One complication: if you want to run pytorch without the GPU, on a cluster node without a GPU – perhaps for development – then you should install two versions of pytorch in two different virtual environments. The CUDA version won’t run on a node without a GPU.
Go back to the login node (by typing
exit in your interactive shell job).
Connect to a gpu node. We are using the RTX GPU, which is a single-precision, consumer-type GPU. There are fancier ones on the cluster but they are running a different version of CUDA. If you are using tensorflow, you can use these other nodes, but I won’t talk about that here.
Notice that I activate the virtual environment that has pytorch in it.

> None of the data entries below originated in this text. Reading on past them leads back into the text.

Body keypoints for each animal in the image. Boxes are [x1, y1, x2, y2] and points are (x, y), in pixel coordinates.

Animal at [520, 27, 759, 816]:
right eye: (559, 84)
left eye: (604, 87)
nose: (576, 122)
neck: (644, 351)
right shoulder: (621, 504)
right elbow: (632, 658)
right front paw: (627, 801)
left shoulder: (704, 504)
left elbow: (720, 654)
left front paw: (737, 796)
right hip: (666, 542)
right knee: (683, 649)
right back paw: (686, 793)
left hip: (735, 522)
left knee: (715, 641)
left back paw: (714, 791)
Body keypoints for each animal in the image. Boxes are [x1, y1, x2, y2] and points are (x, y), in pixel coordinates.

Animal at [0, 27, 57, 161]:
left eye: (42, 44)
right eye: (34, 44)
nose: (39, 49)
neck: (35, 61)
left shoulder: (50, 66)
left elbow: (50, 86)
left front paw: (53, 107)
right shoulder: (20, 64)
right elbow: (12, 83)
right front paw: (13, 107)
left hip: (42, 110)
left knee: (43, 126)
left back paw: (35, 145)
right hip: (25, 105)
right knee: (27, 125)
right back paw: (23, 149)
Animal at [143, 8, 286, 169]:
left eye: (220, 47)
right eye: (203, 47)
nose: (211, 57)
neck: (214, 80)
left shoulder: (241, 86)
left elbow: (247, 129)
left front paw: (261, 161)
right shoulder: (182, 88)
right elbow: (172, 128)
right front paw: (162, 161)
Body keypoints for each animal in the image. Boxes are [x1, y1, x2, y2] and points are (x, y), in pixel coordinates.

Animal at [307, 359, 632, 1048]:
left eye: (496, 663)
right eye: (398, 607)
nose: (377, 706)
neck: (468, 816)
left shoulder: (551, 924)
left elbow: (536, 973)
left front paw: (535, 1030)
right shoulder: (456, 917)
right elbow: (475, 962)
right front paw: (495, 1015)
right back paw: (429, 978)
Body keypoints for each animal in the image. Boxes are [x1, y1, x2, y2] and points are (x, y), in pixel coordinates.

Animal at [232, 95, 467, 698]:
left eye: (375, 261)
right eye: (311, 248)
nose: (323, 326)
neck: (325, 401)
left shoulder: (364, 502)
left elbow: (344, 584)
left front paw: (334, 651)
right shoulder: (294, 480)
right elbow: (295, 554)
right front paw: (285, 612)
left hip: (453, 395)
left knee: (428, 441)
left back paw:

$ srun -p gpu_rtx --gres=gpu:1 --pty bash srun: job 3236057 queued and waiting for resources srun: job 3236057 has been allocated resources (base) [jet08013@gpu01 ~]$ conda activate torch (torch) [jet08013@gpu01 ~]$
Load CUDA (you can put this in your startup file if you want).
$ module load cuda/10.1
Check to see that torch is A-OK.
(torch) [jet08013@gpu01 ~]$ python Python 3.8.1 (default, Jan 8 2020, 22:29:32) [GCC 7.3.0] :: Anaconda, Inc. on linux Type "help", "copyright", "credits" or "license" for more information. >>> import torch >>> print(torch.cuda.is_available()) True
To run jupyter, you first start jupyter lab on the cluster, and then create an ssh “tunnel” to it so you can use your web browser. On the cluster:
(torch) [jet08013@gpu01 ~]$ jupyter lab --no-browser --port=8888 --ip=$(hostname)
Take note of this line at the end of the output:
Or copy and paste one of these URLs: http://localhost:8888/?token=f91e33313658760ab931e5220642ee18384f3bf168be745f or http://127.0.0.1:8888/?token=f91e33313658760ab931e5220642ee18384f3bf168be745f
Also note in the prompt on the cluster which gpu node you are assigned to:
(torch) [jet08013@gpu01 ~]$ hostname gpu01
Keep your terminal window on the cluster open, and go back to your laptop and open an ssh tunnel:
(laptop)$ ssh -NL localhost:8888:gpu01:8888 firstname.lastname@example.org
where you replace gpu01 with whatever output you got from step 10 for the gpu node name. Keep this window open to maintain the connection.
Finally, paste one of the URL’s you took note of into your web browser and hopefully a window will open on your browser connected to the cluster.
To quit, you can quite from the window on your browser and close down the windows with the ssh tunnel and the cluster.
Note: There are many ways to simplify this process. If you find yourself using it and want to streamline it, talk to me.